# CONSEGNA A:
Modifica il brano riportando tutto ciò che va da "Le compagnie nazionali" giù fino a "a lungo termine.", con "imprese" al posto di "compagnie".
# CONSEGNA B:
Quali sono i primi cinque produttori europei nominati nel brano?

# BRANO:
• • • • •

I rapporti delle organizzazioni internazionali tra cui l’ONU, indicano che l’80% di tutte le emissioni globali proviene da combustibili fossili. Per raggiungere gli obiettivi fissati dai governi europei, le emissioni devono essere ridotte di due terzi o la produzione di combustibili fossili devono essere ridotte dell’1% all’anno fino al 2050. Sicuramente si tratta di obiettivi ambiziosi mai raggiunti, ma che col Covid potrebbe finalmente trovare attuazione.
Le compagnie nazionali e il loro futuro che guarda al green
Molte compagnie insite in questo mercato stanno spostando la loro attenzione verso il green. A confermarlo un’analisi condotta dall’agenzia di stampa britannica Reuters sui piani aziendali delle principali compagnie petrolifere e gas europee. L’investimento in energia verde dipende dalla convinzione che la domanda di combustibili fossili subirà una flessione a lungo termine.
Negli ultimi mesi, le maggiori compagnie petrolifere mondiali hanno ridotto drasticamente la spesa per via del calo della domanda di carburante. Per questa ragione, i primi cinque produttori europei – BP, Shell, Total, Eni ed Equinor – stanno concentrando i loro tagli agli investimenti sulle attività petrolifere e del gas.
Nonostante le modifiche nei piani aziendali di numerose compagnie, c’è da dire che gli investimenti green rappresentano una fetta degli investimenti che arriva a malapena al 15% del totale. Per questa ragione, alcuni investitori sostengono che tali obiettivi non raggiungono ancora le ambizioni dell’accordo di Parigi. Ad esempio, l’investitore londinese Sarasin & Partners ha affermato che né Shell né Total, “hanno indicato come intendono modificare gli investimenti nella misura richiesta dalle loro ambizioni climatiche”.

• • • • •

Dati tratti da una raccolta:
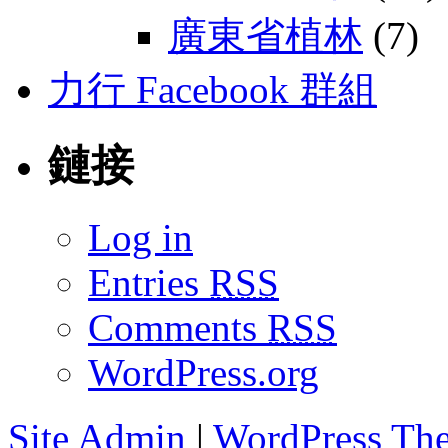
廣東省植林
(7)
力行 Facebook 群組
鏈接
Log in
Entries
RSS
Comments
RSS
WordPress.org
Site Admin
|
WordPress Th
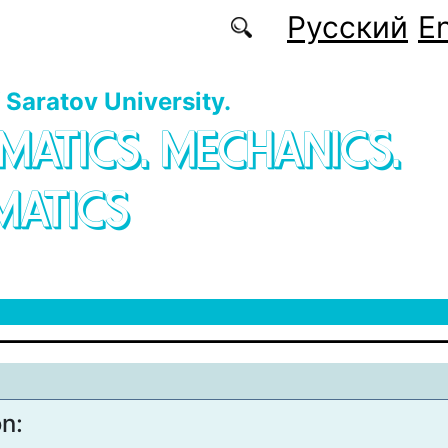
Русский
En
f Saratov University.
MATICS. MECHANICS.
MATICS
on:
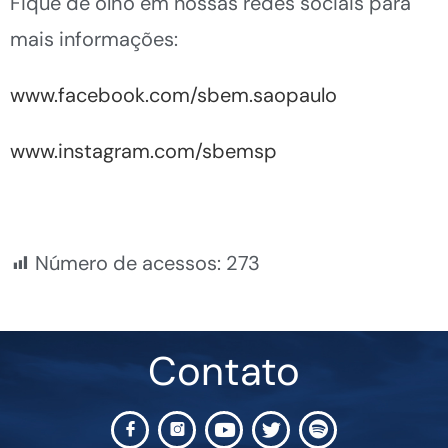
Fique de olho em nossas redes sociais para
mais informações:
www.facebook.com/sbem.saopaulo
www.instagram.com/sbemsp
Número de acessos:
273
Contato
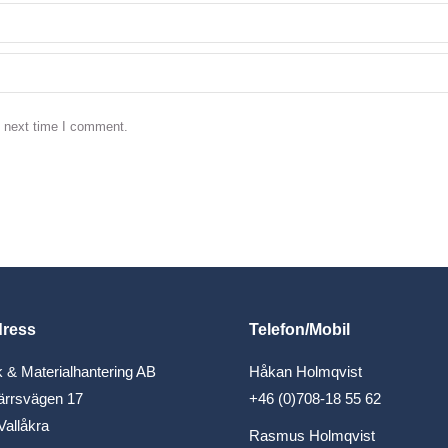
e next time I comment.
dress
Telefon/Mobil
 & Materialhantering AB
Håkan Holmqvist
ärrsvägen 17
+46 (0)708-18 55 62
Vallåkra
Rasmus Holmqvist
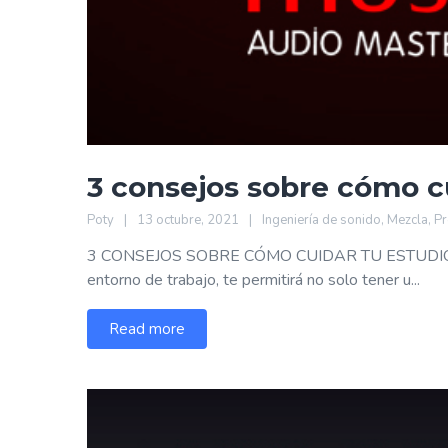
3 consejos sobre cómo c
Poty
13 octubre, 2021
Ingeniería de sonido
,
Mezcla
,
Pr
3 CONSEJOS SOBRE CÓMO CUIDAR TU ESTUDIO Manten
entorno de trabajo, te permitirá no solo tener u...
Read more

• • • • •

# SPAZIO RISPOSTA A:
Le imprese nazionali e il loro futuro che guarda al green
Molte imprese insite in questo mercato stanno spostando la loro attenzione verso il green. A confermarlo un’analisi condotta dall’agenzia di stampa britannica Reuters sui piani aziendali delle principali imprese petrolifere e gas europee. L’investimento in energia verde dipende dalla convinzione che la domanda di combustibili fossili subirà una flessione a lungo termine.

# SPAZIO RISPOSTA B:
BP, Shell, Total, Eni ed Equinor.